LETTER: ‘Drag scene’ blatantly mocks, stereotypes women
DEVILS LAKE — Nearly all of us know that the United States has a troubling history of racism and that it has manifested as slavery, discrimination and segregation. There was a time when minstrel shows were quite popular, and comics in black face making fun of stereotyped mannerisms of black people were considered hilariously funny.
But today, anyone who dons black face and mocks the speech and body language of a black person is rightfully condemned as a racist.
Very recently and close to home, UND was forced to give up the Fighting Sioux name and the Indian-head logo. There are other sports teams that have American Indian “mascots.” In some places, they even do “war dances” for the fans.
There is much controversy over whether “mascots” and logos honor or disparage American Indian people and are racist. Most teams have gotten rid of them.
For anyone to be mocked is insulting and hurtful.
March is Women’s History Month. Saturday was International Women’s Day, celebrated around the world to increase awareness of women’s contributions and to increase awareness of the injustices heaped on women around the world.
The injustices come from religious and cultural beliefs, from denial of education, from exclusion from “good old boys” clubs, from discrimination in hiring, from abuse by males, from their families to their bosses.

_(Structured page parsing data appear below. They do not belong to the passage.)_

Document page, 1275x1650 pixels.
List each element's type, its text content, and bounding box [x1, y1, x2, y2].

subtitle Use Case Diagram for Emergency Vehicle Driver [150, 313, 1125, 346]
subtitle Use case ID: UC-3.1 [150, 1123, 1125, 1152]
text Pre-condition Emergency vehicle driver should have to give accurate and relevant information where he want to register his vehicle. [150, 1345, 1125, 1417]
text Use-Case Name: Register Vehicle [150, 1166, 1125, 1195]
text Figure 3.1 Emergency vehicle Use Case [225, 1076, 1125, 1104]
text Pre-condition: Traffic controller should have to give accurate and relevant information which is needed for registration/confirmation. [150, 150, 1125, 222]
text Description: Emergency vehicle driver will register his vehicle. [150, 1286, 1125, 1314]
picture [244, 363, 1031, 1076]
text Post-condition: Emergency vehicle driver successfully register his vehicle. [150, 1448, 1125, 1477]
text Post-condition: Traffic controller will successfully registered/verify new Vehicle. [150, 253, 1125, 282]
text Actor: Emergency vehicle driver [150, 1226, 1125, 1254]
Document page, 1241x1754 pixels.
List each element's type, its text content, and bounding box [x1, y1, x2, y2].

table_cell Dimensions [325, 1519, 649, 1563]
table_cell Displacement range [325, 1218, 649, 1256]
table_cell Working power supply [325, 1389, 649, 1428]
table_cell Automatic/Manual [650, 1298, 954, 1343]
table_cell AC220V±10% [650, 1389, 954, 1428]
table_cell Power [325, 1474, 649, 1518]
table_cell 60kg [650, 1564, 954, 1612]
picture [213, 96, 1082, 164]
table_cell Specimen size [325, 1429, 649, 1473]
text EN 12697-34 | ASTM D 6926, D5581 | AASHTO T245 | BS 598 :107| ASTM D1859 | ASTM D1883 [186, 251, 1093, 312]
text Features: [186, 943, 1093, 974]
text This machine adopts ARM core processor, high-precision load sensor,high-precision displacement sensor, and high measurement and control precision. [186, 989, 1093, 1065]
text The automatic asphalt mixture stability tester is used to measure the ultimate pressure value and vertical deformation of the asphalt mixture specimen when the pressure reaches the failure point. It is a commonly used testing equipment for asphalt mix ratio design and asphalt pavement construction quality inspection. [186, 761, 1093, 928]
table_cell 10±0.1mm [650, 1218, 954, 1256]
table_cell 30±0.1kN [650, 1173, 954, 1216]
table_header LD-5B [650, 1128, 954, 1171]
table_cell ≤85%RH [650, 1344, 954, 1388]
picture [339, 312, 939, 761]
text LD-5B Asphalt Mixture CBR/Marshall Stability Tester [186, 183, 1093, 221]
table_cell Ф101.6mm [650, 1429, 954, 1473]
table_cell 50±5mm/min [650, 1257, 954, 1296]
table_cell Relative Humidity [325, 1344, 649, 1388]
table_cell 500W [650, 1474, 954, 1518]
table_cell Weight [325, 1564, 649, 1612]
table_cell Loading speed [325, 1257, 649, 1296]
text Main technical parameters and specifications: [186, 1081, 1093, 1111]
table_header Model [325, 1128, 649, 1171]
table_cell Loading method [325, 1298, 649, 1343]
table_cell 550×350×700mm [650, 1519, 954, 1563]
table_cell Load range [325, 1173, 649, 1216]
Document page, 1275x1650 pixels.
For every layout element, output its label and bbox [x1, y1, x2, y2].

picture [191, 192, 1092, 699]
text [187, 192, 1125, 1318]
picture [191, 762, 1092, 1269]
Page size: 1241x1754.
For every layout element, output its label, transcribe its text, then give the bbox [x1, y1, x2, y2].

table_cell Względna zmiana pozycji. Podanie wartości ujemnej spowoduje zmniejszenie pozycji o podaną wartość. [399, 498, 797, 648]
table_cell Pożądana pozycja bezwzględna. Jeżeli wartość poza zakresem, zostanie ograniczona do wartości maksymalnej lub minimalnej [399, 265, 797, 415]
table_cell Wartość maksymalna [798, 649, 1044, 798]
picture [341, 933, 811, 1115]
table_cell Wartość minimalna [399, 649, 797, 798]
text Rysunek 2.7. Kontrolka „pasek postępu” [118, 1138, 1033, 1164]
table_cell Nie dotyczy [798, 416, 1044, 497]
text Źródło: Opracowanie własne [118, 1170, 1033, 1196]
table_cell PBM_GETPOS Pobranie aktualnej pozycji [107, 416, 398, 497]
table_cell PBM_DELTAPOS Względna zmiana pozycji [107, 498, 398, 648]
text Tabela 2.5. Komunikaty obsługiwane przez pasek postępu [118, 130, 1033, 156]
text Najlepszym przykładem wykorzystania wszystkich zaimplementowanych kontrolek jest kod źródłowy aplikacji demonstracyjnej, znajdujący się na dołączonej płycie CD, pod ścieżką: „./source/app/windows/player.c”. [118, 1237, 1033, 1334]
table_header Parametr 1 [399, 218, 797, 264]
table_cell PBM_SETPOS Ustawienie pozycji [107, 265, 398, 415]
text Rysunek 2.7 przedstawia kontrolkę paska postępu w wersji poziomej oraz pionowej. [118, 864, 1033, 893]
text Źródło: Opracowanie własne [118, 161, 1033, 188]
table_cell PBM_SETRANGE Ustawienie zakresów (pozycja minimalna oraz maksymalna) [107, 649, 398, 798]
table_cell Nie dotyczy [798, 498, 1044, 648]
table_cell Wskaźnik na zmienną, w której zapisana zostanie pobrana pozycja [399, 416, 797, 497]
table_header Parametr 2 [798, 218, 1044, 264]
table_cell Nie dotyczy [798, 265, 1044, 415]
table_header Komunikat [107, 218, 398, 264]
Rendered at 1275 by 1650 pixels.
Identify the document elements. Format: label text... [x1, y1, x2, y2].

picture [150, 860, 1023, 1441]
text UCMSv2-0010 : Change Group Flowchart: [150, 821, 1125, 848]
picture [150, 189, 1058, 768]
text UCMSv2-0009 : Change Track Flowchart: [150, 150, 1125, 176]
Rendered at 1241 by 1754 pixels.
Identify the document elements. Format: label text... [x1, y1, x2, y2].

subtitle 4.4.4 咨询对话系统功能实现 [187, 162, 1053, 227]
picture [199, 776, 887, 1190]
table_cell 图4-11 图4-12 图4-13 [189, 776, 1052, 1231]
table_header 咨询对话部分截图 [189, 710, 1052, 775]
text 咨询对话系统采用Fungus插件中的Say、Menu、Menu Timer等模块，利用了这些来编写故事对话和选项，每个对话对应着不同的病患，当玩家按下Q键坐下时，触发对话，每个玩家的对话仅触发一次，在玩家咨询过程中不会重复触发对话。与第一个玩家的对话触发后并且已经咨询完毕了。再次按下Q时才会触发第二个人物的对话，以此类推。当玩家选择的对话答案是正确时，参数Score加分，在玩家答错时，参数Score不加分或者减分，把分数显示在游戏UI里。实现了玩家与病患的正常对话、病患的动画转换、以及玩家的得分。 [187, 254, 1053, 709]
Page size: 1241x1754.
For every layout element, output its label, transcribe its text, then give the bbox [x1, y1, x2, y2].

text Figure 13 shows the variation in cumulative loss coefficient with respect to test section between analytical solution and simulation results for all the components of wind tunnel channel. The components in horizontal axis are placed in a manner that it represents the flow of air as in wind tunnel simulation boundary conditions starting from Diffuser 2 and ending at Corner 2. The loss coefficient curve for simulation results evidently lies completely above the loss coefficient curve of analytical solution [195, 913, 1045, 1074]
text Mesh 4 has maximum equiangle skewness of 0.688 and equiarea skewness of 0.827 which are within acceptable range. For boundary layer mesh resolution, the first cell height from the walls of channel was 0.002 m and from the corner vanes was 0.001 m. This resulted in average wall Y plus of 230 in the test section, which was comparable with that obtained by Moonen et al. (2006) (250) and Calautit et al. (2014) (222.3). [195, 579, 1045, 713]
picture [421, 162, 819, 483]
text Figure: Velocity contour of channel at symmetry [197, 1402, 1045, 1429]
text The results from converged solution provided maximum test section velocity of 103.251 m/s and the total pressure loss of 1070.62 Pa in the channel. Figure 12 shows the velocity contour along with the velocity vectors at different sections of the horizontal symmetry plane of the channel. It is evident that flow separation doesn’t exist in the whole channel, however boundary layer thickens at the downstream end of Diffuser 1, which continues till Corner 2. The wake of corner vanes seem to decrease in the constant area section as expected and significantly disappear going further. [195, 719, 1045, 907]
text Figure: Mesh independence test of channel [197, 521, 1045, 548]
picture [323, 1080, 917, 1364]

On Sunday, the Herald ran a lengthy feature with photos on “the Drag Scene” in Grand Forks (“Drag: Another type of performance,” Page B1). The drag queens dress up as flamboyant females; some speak or sing in falsetto voices and try to amuse with exaggeration of their idea of female characteristics and sexual innuendo.
But how is mocking females different from mocking people for their race?
It is the same mocking insult as the no-longer-acceptable minstrel show or human “mascot,” except it is based in gender, not race.
Every one of those drag queens had a mother, the source of their life. Ancient civilization realized “Mother Earth” gave and sustained life. They honored the female form.
Drag queens make a mockery of the givers and sustainers of life.
As racism is not acceptable, sexism should not be acceptable. Does anyone at the Herald recognize the irony of the paper’s feature on drag queens during Women’s History Month?